On le poussa jusqu’aux cellules. Il entendit la porte se refermer sur lui, les clés grincer dans les serrures, et resta seul dans l’obscurité complète. Il s’arracha les cheveux.
Ah ! les bandits ! Comme du premier coup ils avaient bien trouvé le pire supplice ! Lui, pour qui la lumière c’était la vie, ils l’avaient jeté dans le noir ! On lui avait arraché le soleil par lambeaux… D’abord, un peu à la caserne… puis, à la prison… puis, dans les casemates… et puis, enfin, comme il lui en restait un peu, un tout petit peu, juste de quoi ne pas mourir… ils lui avaient tout enlevé…

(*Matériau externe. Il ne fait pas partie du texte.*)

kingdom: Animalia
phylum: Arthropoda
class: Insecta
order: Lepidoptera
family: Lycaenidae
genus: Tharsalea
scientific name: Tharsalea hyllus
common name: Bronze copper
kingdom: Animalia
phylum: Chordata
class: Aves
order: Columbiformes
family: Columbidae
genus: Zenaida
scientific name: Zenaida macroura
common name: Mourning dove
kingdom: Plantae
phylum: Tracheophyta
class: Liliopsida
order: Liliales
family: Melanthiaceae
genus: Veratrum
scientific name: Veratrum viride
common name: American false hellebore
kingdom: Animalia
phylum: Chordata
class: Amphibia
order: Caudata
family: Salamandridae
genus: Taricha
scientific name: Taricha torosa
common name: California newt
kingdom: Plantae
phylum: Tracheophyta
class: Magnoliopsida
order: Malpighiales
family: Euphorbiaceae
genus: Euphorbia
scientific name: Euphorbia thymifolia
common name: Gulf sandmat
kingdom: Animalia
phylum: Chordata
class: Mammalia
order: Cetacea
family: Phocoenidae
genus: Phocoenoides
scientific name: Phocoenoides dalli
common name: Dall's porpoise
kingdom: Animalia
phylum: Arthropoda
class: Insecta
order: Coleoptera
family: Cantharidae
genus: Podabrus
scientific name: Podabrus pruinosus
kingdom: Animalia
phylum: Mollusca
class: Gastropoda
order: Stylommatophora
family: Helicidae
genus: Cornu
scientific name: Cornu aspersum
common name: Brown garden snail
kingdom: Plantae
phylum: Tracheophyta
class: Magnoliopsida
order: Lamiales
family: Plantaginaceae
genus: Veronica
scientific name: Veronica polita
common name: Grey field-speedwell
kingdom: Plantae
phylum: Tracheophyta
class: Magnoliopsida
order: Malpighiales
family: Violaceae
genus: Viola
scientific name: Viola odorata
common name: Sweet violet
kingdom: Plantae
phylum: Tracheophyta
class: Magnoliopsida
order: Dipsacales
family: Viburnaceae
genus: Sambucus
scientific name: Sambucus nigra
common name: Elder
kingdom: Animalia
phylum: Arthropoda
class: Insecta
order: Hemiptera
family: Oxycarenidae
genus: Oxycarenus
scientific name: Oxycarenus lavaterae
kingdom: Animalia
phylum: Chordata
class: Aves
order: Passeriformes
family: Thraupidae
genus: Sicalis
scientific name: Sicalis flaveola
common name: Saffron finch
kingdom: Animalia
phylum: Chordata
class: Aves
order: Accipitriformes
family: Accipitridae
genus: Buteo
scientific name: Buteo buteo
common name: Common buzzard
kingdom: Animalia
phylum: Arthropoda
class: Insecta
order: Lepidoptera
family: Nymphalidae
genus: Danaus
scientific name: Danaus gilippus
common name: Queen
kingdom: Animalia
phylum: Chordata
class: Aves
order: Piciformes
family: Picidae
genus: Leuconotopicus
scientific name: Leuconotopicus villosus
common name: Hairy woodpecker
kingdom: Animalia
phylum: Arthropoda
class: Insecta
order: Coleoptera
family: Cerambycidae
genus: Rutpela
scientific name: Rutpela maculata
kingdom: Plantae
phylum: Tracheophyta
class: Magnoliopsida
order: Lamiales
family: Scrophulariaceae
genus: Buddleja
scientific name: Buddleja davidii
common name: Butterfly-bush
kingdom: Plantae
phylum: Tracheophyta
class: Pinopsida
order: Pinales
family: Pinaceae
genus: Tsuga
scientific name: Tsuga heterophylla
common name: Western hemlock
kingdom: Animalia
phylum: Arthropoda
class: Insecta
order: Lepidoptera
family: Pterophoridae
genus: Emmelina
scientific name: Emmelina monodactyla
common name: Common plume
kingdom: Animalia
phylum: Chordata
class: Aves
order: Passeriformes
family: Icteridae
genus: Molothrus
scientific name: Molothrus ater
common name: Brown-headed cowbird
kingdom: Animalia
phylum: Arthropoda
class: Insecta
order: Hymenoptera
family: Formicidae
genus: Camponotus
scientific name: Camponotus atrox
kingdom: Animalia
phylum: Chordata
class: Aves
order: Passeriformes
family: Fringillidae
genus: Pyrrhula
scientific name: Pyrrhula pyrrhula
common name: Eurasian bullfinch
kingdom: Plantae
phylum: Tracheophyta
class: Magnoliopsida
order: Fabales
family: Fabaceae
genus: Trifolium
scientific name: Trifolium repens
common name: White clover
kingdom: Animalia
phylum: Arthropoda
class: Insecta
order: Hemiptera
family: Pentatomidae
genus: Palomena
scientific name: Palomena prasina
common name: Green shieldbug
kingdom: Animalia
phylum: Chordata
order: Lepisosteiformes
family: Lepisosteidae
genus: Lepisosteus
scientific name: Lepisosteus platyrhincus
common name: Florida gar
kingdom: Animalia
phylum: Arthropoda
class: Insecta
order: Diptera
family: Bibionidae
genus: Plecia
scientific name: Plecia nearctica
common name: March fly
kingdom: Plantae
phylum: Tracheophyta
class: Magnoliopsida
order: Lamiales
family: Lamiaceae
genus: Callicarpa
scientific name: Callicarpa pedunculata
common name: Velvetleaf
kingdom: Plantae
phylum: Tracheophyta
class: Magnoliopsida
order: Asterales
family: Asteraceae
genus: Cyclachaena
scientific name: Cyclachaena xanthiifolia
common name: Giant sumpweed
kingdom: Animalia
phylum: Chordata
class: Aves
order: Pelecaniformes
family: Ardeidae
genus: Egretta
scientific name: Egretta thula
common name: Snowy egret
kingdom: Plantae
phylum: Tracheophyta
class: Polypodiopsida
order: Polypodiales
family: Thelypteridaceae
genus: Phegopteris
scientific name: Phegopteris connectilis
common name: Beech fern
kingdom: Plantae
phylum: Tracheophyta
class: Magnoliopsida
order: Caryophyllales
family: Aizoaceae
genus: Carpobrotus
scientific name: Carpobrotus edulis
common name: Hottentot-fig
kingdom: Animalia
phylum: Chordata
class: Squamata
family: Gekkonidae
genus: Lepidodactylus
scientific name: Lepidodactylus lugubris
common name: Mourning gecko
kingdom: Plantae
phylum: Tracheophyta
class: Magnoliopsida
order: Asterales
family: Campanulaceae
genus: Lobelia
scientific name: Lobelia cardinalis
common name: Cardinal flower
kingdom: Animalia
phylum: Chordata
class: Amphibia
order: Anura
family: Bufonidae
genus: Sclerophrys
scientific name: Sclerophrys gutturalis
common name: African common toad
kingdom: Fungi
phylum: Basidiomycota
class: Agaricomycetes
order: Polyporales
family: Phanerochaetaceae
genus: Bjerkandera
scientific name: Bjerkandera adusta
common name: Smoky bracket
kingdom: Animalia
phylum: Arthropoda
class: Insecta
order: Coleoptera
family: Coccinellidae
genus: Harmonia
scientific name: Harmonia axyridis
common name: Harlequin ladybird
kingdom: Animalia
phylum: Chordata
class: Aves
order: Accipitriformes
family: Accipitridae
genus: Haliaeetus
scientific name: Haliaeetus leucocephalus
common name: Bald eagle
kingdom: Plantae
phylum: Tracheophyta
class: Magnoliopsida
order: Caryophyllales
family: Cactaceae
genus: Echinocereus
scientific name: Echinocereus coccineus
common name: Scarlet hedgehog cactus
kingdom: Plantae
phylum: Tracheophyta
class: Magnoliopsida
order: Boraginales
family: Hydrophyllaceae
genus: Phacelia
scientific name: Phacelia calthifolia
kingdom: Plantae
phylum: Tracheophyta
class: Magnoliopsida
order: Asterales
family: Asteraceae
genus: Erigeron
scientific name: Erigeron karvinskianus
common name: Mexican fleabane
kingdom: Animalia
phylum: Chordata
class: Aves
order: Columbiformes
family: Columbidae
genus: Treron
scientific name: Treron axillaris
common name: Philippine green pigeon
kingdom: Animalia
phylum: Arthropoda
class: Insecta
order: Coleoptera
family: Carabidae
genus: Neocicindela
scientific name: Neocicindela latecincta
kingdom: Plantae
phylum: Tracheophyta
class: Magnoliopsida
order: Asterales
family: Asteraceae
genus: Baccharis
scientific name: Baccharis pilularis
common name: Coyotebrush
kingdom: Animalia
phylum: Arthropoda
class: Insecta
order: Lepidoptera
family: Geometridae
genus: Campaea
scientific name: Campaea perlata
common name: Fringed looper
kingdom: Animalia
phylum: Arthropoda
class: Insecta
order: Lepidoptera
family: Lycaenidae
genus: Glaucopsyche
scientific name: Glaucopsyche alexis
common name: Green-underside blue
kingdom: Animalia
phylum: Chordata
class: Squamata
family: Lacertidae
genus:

Pourtant, à force d’écarquiller les yeux, il remarqua qu’un peu de jour glissait entre les barreaux scellés au-dessus de la porte. Il suivit le rayon. Il semblait venir du fond du couloir… puis se perdait. Il marcha dans sa cellule, cherchant à s’orienter, réfléchissant :
– Si la lumière vient jusqu’ici, c’est que le ciel n’est pas bien loin. Oui… Mais, le voir !… Voir le ciel… un tout petit peu… un petit coin… si petit, si petit…
Il mit les mains dans ses poches, et sentit quelque chose de lisse, un bout de glace que, peu de temps avant, il avait ramassé dans la cour. Il le prit dans la main, et la glace lui parut lumineuse. Il pensa :
– Tiens ?… Que veut dire cela ?…
Il se rendit compte qu’il était juste sur le trajet de la flèche de lumière. Et, soudain, comme, assis sur sa couchette, il fixait toujours le miroir, il poussa un cri.
Au fond de sa main, sur ce carré de verre, une miette de ciel se mirait ; une miette, mais bleue, limpide, et si brillante, qu’on eût dit une étoile dansant au fond d’un puits.
Sa détresse fondit en une joie immense. Il n’osait faire un mouvement, craignant de voir s’enfuir la chère image, et, peu à peu, une bizarre pensée le pénétra :
– Il était mieux ici qu’à l’atelier : il faisait froid ?… Il faisait noir ?… Hé non ! puisqu’il y avait du ciel !… Il était seul, du moins… Il pouvait penser, pleurer ou rire à sa guise, sans que pesât sur lui le regard féroce de l’adjudant. Prison pour prison, il préférait celle-là. Il n’y avait donc qu’une chose à faire : Y rester.
Dès lors, pour être puni de cellule, il apprit à ruser, supputant, au plus juste, le prix des fautes, se frottant les mains sitôt qu’on lui annonçait une augmentation, se faisant porter malade, sûr de n’être pas reconnu.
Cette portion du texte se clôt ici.